Obviously it's easier to only communicate and coordinate with one person. But I would think this is somewhat normal and find the request a little odd. They didn't elaborate, only to say the other parent paints a very different picture of the situation.

I understand the importance of continuity of care, but again- communicating treatment plan to multiple caregivers isn't that unusual.


What’s the big deal? You can still take your kid and have a direct line of communication. Undistorted by your Ex or whomever he sends.
Treatment plans will still go to the other parent.

Does he bully his own kid to not say anything at doctor visits? That would be creepy, but not uncommon
Anonymous
Anonymous wrote:
Anonymous wrote:
Anonymous wrote:OP, are you the problematic parent or the reasonable one?


The reasonable one. I'm just trying to understand the implications.

I want someone to be able to work with both parents and I'm trying to better understand if this is a parent issue or a doctor issue.

Obviously it's easier to only communicate and coordinate with one person. But I would think this is somewhat normal and find the request a little odd. They didn't elaborate, only to say the other parent paints a very different picture of the situation.

I understand the importance of continuity of care, but again- communicating treatment plan to multiple caregivers isn't that unusual.

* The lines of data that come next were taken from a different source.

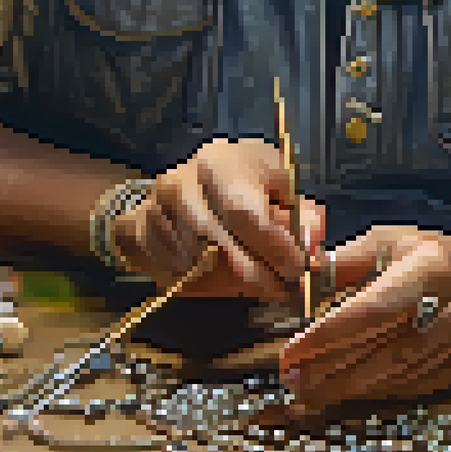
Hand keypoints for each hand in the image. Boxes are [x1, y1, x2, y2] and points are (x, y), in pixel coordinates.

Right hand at [112, 138, 325, 300]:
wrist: (182, 183)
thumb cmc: (241, 181)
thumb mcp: (278, 183)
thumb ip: (300, 211)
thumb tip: (312, 239)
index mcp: (219, 162)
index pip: (245, 213)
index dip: (274, 248)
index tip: (299, 269)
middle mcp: (180, 183)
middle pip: (219, 247)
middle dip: (259, 275)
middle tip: (284, 289)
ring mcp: (153, 211)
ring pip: (198, 268)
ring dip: (233, 284)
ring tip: (257, 282)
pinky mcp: (139, 235)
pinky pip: (174, 275)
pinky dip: (203, 284)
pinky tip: (220, 276)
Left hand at [278, 224, 450, 416]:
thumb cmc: (440, 256)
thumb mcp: (396, 242)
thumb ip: (348, 260)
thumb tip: (302, 278)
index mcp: (434, 267)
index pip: (375, 309)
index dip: (330, 334)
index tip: (292, 351)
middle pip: (389, 350)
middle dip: (334, 370)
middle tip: (292, 381)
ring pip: (405, 374)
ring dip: (353, 387)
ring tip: (311, 391)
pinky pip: (424, 384)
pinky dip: (384, 390)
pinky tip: (352, 392)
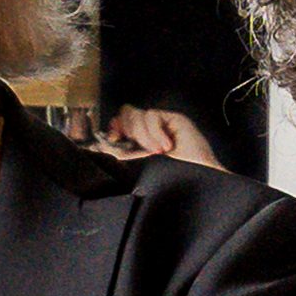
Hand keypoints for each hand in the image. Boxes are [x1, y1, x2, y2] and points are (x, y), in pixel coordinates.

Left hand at [98, 106, 223, 169]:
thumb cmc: (168, 180)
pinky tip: (166, 145)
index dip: (114, 127)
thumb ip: (121, 153)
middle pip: (126, 114)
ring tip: (156, 151)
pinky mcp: (174, 119)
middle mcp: (148, 131)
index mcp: (138, 143)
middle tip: (139, 147)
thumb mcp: (137, 165)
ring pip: (137, 114)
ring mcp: (162, 124)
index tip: (113, 139)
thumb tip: (101, 144)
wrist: (194, 182)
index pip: (119, 123)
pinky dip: (155, 132)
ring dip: (143, 134)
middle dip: (128, 130)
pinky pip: (152, 115)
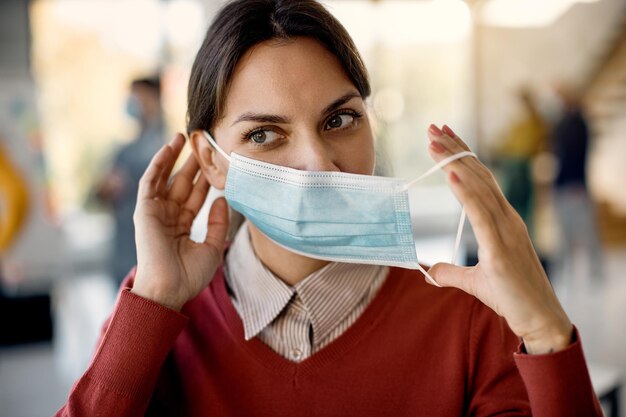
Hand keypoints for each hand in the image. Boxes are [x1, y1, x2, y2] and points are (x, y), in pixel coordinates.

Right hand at [131, 133, 228, 310]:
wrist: (169, 289)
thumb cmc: (189, 276)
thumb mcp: (213, 248)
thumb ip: (218, 223)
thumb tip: (223, 198)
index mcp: (183, 226)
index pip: (196, 196)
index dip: (205, 179)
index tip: (217, 162)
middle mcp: (169, 216)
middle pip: (182, 183)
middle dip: (192, 163)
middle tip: (204, 142)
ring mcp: (156, 212)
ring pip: (167, 178)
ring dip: (175, 157)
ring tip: (186, 136)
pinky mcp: (144, 209)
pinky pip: (151, 181)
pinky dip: (159, 163)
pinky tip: (170, 148)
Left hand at [426, 124, 571, 353]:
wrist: (539, 320)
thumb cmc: (512, 299)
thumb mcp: (474, 281)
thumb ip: (451, 273)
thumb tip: (429, 271)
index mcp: (502, 221)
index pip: (481, 181)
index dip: (462, 157)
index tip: (444, 138)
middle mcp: (507, 218)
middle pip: (478, 175)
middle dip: (455, 150)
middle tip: (433, 128)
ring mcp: (507, 229)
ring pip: (479, 187)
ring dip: (454, 162)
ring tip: (434, 141)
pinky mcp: (502, 246)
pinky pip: (481, 213)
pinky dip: (466, 191)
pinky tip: (451, 172)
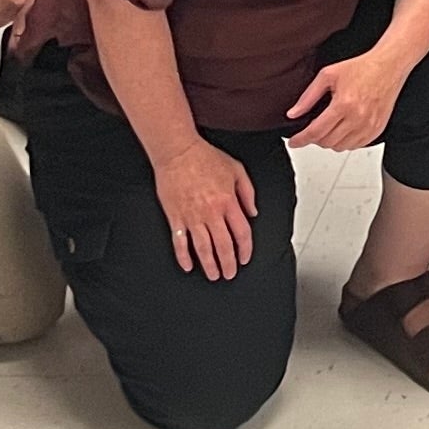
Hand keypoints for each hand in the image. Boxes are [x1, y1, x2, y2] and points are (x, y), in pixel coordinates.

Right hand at [152, 134, 258, 279]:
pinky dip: (184, 256)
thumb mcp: (236, 169)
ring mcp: (192, 216)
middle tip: (230, 274)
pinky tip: (188, 266)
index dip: (245, 249)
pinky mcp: (175, 217)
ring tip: (214, 275)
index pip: (242, 232)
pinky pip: (180, 242)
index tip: (245, 258)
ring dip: (210, 265)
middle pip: (223, 245)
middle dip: (228, 263)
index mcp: (228, 201)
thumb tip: (253, 212)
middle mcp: (211, 212)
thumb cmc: (205, 157)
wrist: (178, 152)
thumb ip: (248, 192)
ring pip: (203, 248)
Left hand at [284, 43, 407, 154]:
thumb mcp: (328, 75)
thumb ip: (308, 96)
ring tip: (329, 128)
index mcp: (343, 104)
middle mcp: (357, 118)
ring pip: (341, 147)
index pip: (316, 131)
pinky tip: (344, 129)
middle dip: (314, 138)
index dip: (301, 139)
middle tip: (312, 129)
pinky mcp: (377, 129)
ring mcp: (369, 126)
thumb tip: (293, 113)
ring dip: (330, 141)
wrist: (389, 66)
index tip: (294, 142)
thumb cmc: (361, 67)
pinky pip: (356, 146)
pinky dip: (346, 142)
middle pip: (327, 142)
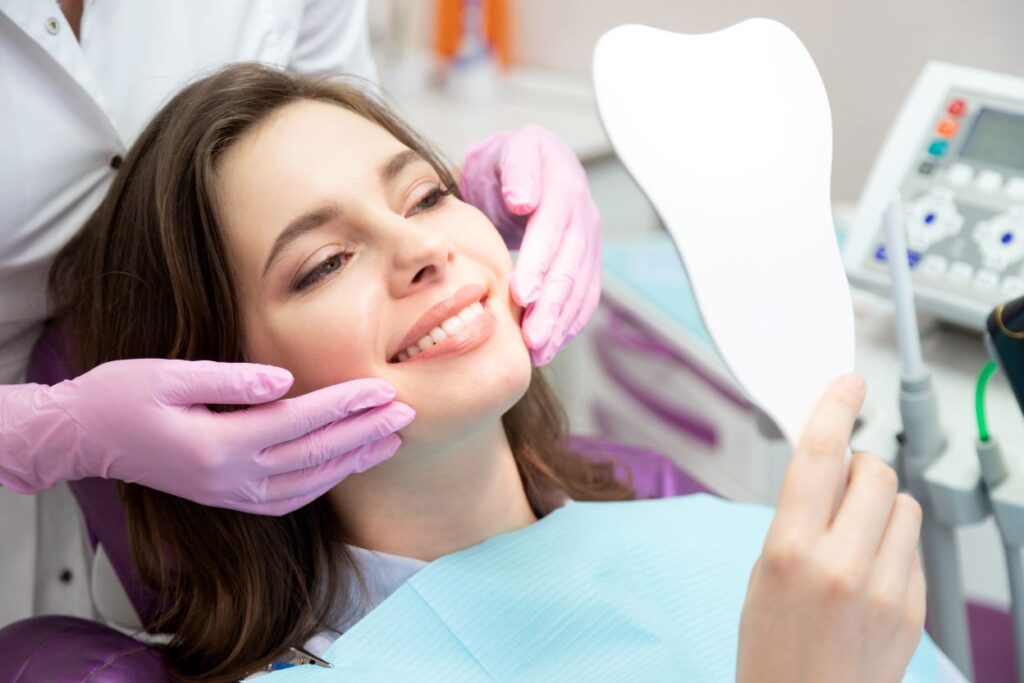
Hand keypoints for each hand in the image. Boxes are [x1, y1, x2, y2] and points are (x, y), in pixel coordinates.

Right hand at [2, 358, 412, 514]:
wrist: (84, 436)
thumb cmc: (122, 394)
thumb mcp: (169, 375)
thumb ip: (231, 380)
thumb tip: (286, 379)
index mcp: (218, 444)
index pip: (300, 422)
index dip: (346, 404)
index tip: (384, 388)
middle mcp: (229, 478)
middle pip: (314, 455)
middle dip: (365, 432)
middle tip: (407, 413)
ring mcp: (229, 494)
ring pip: (308, 483)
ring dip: (353, 461)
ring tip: (391, 439)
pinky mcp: (226, 498)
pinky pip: (287, 499)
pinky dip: (323, 483)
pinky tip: (345, 466)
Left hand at [460, 125, 600, 365]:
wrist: (529, 166)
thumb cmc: (511, 162)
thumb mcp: (510, 151)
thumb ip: (518, 171)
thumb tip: (524, 201)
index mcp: (563, 187)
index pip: (553, 230)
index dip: (540, 263)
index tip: (523, 294)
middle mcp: (583, 218)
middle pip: (571, 267)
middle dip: (553, 306)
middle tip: (532, 338)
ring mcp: (589, 243)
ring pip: (580, 289)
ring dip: (561, 324)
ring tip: (539, 352)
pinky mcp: (586, 264)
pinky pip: (583, 299)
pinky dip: (569, 325)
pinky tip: (550, 347)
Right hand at [736, 374, 924, 682]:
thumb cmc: (770, 650)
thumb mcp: (761, 573)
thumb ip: (795, 518)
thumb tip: (828, 469)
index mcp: (789, 550)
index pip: (821, 456)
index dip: (834, 408)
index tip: (846, 384)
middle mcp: (842, 565)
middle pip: (875, 472)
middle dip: (860, 466)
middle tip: (842, 483)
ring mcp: (885, 589)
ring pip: (904, 505)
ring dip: (880, 506)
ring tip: (856, 536)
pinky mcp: (913, 609)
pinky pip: (914, 546)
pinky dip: (894, 544)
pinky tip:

You need to get to the bottom of this. I don't know how; I've never been through something like this. Is there something like a medical guardian ad litem for a child?


Agree

I would not want to here that the other main advocate of my child is “painting a very different picture” of anything or anyone.
Anonymous
Anonymous wrote:Physician here. In pediatrics, we are there to be advocates for children. Children are also minors who live in the care of their parents and so it is incumbent upon us to work with the child’s caregivers. In the case of shared custody with contentious adults, it can be very disruptive to have those contentious issues brought to the examining room with children. Examples include children being brought for well visits which include vaccines and having one parent refused vaccines that day, only to get an email from another parent asking why vaccines were not given and indicating that now there has been a disruption and a camp or school plan. Physicians cannot be placed in the middle of these disagreements, hence there can be some proactive action to mitigate these situations.

This is just one example. OP without further details it’s difficult to advise.


OP here. The issue is that the other parent fails to report any observations related to the condition. They do this in the school setting and most recently provided contradicting feedback to the person conducting a psychoeducational assessment.

The child self reports and is aligned with parent A, while the other parent seems to be unaware of the childs issues.

The doctor further explained that the disruption that is caused is delayed treatment due to Parent Bs lack of feedback and observations.